● Your task
Beneath this instruction is a block of data; output from it exactly the lines that run from the one containing "[16] S. Mantha, S." through the one containing "[17] a) M. Patenaude, N.", inclusive.

● Given information

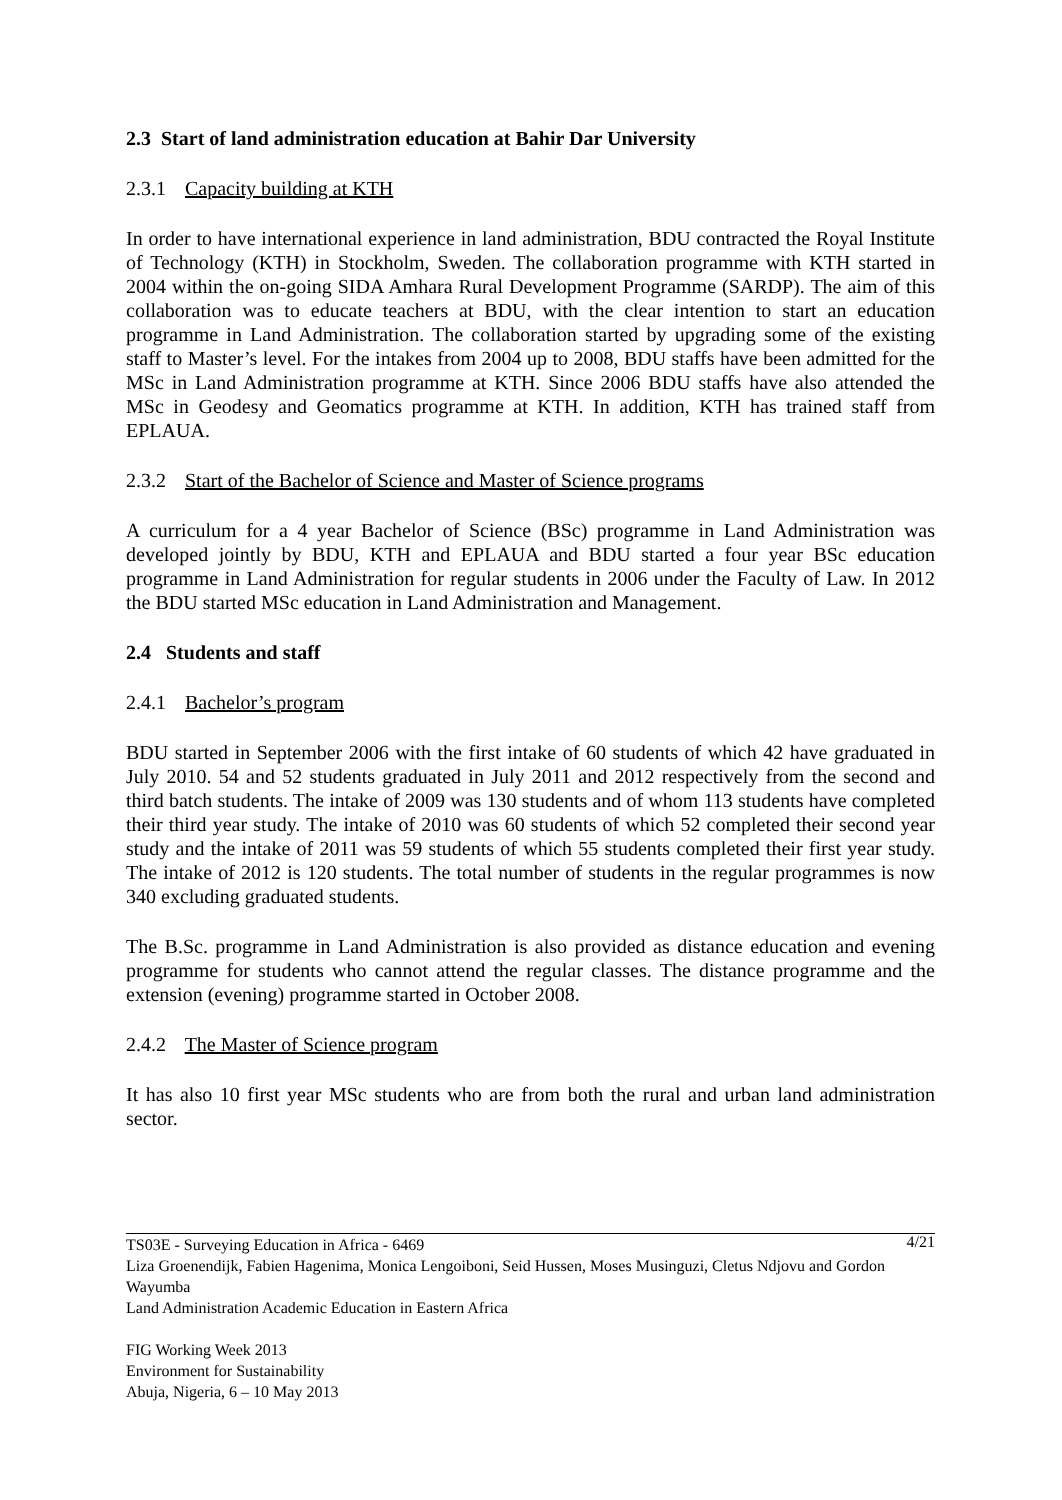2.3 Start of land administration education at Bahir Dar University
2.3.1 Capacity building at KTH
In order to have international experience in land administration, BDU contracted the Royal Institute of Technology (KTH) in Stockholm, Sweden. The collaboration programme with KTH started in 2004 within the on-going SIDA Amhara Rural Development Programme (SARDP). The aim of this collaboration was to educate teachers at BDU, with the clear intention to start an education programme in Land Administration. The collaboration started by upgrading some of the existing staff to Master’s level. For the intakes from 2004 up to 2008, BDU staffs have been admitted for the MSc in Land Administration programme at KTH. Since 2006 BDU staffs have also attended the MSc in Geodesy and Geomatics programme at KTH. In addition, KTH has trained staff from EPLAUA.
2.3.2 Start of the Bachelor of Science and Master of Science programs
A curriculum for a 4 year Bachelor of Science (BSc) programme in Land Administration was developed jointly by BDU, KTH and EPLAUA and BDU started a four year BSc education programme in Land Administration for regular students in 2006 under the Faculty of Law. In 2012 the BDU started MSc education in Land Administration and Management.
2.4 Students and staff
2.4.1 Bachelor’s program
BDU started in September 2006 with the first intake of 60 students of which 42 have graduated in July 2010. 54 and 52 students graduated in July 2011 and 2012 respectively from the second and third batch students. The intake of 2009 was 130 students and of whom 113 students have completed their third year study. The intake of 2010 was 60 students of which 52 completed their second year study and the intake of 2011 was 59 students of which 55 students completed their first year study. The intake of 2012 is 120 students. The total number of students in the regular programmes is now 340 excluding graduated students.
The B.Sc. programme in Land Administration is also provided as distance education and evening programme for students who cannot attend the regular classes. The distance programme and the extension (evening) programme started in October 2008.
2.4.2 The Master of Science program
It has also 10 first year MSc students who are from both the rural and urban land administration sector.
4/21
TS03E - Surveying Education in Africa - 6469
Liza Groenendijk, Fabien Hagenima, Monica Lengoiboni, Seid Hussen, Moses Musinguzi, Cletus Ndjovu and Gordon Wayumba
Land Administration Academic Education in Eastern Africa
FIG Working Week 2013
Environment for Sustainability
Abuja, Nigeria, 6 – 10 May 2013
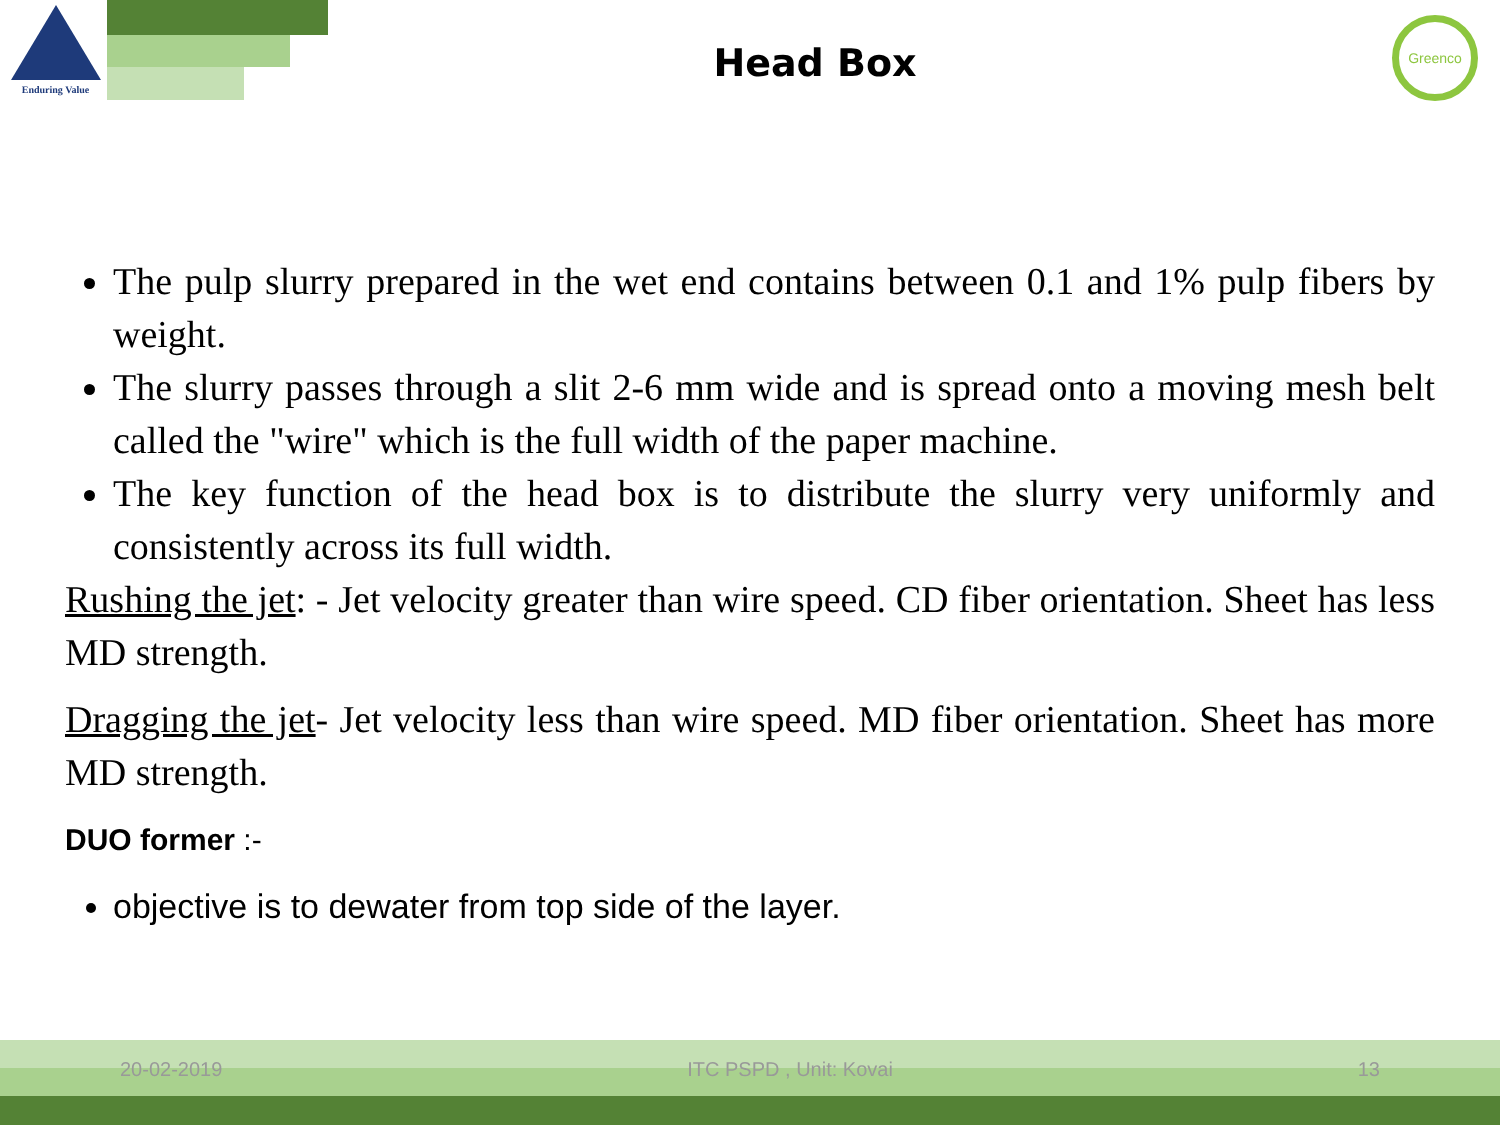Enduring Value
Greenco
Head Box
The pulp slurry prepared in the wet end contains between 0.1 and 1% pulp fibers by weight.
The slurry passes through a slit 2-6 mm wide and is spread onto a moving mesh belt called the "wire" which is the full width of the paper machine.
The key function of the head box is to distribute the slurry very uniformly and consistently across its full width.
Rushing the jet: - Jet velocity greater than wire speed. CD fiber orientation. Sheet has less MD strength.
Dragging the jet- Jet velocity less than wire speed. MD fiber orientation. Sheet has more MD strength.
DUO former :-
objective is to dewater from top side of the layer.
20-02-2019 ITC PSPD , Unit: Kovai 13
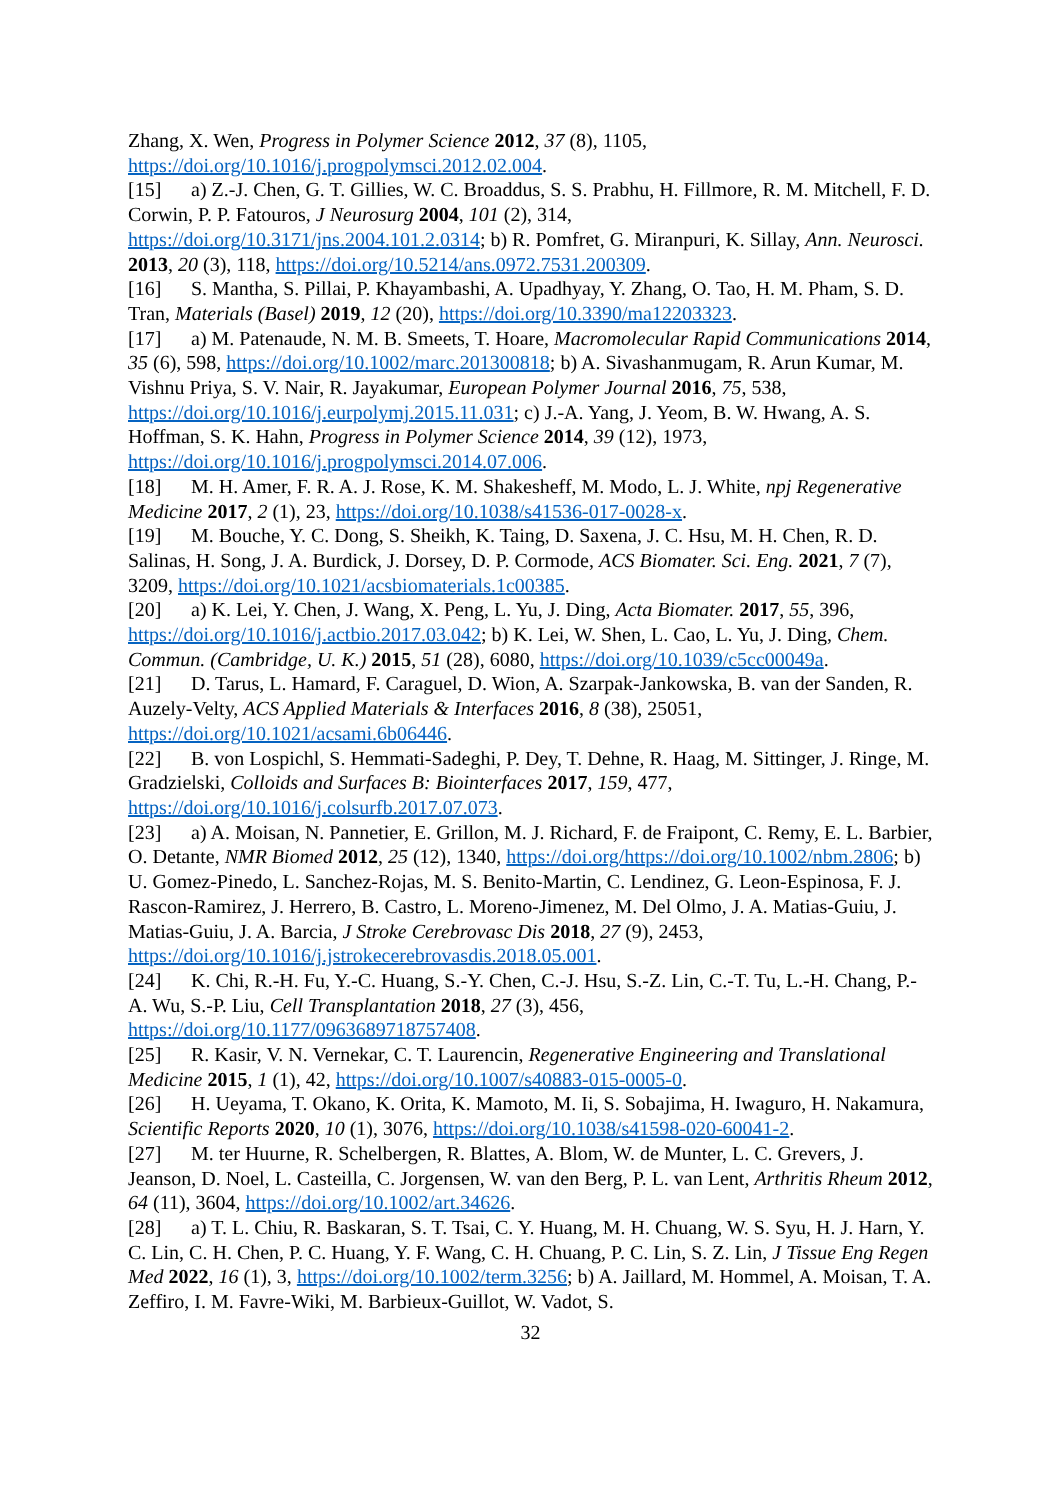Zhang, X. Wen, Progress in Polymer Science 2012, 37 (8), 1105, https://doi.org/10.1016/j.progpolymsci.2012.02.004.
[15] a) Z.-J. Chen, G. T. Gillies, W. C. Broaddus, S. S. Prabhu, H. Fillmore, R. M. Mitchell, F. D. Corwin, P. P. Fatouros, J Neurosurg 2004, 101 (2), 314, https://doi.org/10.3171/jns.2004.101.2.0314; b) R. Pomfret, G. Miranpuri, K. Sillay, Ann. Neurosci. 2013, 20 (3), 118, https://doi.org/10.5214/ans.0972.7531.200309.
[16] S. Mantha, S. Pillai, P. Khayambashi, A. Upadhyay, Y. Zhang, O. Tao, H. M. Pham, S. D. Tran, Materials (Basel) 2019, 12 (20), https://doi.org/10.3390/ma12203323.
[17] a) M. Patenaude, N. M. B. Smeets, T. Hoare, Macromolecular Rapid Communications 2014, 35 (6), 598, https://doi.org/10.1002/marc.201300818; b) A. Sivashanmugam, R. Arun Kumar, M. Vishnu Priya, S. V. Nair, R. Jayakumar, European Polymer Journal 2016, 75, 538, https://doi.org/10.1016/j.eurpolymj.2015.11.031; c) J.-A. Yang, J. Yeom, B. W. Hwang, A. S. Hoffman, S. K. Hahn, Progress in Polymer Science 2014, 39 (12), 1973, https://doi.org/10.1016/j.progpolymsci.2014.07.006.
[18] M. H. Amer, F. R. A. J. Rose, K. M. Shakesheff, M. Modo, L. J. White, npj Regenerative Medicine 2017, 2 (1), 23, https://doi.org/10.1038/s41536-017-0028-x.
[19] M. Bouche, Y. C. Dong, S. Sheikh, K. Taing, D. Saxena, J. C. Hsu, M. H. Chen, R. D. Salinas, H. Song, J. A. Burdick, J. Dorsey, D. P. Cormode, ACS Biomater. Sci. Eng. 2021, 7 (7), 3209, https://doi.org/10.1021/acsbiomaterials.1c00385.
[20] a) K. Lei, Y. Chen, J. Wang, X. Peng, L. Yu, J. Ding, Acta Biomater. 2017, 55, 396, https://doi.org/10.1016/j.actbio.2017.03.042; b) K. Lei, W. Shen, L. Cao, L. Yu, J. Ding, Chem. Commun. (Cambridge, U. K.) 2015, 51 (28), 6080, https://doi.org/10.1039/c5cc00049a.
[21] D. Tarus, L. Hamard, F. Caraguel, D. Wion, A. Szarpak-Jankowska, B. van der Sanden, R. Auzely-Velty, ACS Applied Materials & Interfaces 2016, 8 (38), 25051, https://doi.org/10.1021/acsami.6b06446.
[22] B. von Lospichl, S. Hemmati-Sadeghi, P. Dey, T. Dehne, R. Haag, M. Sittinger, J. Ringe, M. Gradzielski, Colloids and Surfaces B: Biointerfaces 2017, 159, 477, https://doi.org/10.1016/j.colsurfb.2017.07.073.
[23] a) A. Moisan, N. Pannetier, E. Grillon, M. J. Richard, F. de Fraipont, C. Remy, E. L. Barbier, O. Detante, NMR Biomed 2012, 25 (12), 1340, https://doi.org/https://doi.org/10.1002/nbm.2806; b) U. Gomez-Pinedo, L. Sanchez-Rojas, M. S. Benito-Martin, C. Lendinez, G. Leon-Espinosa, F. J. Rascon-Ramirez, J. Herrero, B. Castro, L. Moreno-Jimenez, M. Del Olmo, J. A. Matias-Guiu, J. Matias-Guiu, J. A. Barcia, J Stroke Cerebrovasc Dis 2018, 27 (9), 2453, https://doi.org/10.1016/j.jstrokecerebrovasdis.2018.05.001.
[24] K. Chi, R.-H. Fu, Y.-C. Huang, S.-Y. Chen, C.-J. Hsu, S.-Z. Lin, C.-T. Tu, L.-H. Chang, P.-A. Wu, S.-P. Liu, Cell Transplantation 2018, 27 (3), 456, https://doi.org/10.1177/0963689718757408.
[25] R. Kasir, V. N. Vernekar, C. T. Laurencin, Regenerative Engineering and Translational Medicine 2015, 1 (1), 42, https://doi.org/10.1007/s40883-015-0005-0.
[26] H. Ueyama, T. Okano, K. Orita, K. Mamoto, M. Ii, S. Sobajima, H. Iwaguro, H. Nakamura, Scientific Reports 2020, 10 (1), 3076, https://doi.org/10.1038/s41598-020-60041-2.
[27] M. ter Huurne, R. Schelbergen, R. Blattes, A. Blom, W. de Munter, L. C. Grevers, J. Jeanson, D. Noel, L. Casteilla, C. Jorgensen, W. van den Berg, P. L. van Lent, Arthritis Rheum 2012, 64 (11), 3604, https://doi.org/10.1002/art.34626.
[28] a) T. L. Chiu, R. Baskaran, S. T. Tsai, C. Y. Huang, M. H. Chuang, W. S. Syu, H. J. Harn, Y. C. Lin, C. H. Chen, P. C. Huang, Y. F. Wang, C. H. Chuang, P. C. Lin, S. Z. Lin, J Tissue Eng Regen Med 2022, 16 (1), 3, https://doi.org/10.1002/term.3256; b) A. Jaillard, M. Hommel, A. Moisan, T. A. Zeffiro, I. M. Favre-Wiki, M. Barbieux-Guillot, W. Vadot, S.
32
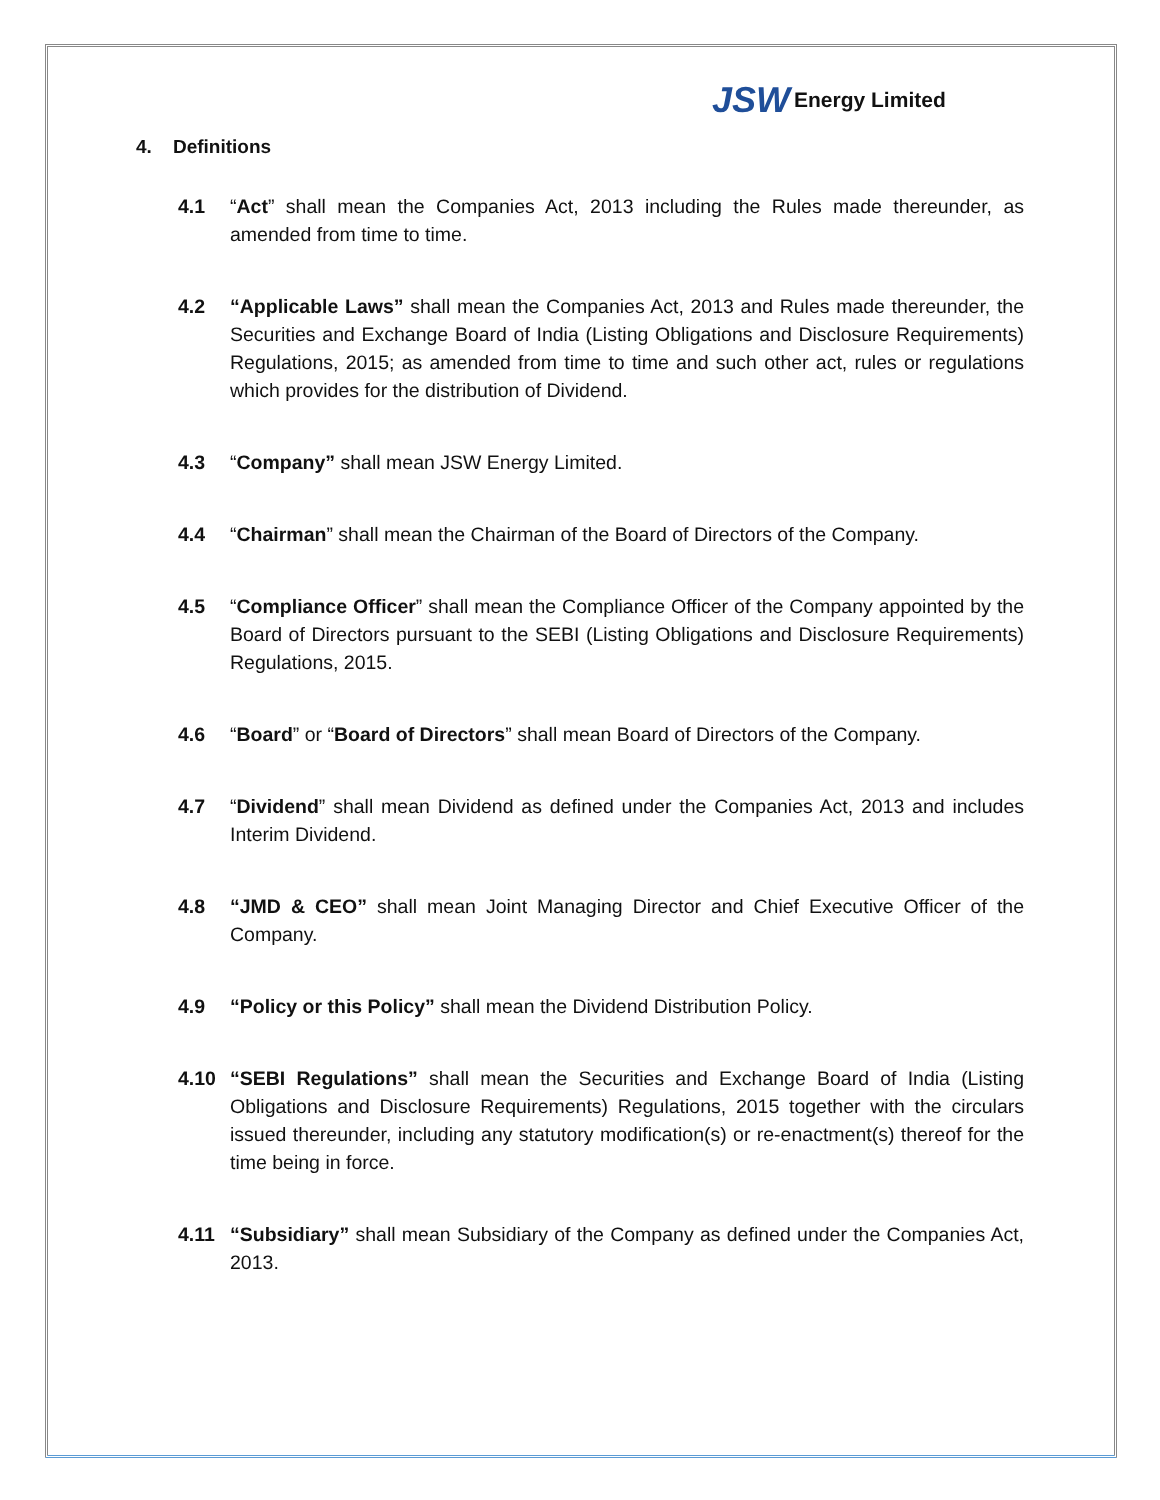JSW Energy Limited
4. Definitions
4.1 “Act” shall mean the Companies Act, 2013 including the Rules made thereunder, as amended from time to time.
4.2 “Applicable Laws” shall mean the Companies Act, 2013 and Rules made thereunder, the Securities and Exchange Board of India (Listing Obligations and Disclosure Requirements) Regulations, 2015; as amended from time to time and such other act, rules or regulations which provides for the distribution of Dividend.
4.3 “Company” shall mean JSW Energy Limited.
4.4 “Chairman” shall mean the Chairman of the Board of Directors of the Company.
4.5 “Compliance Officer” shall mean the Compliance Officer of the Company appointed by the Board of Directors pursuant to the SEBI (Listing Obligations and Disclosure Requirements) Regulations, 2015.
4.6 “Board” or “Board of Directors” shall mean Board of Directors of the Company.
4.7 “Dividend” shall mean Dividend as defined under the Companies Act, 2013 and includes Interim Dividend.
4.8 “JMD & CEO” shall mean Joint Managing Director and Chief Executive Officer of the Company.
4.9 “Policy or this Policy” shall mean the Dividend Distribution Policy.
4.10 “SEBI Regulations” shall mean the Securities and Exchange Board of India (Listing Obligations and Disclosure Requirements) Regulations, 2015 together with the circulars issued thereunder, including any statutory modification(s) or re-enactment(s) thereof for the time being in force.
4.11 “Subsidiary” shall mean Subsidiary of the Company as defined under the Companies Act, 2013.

● Response to the task
[16] S. Mantha, S. Pillai, P. Khayambashi, A. Upadhyay, Y. Zhang, O. Tao, H. M. Pham, S. D. Tran, Materials (Basel) 2019, 12 (20), https://doi.org/10.3390/ma12203323.
[17] a) M. Patenaude, N. M. B. Smeets, T. Hoare, Macromolecular Rapid Communications 2014, 35 (6), 598, https://doi.org/10.1002/marc.201300818; b) A. Sivashanmugam, R. Arun Kumar, M. Vishnu Priya, S. V. Nair, R. Jayakumar, European Polymer Journal 2016, 75, 538, https://doi.org/10.1016/j.eurpolymj.2015.11.031; c) J.-A. Yang, J. Yeom, B. W. Hwang, A. S. Hoffman, S. K. Hahn, Progress in Polymer Science 2014, 39 (12), 1973, https://doi.org/10.1016/j.progpolymsci.2014.07.006.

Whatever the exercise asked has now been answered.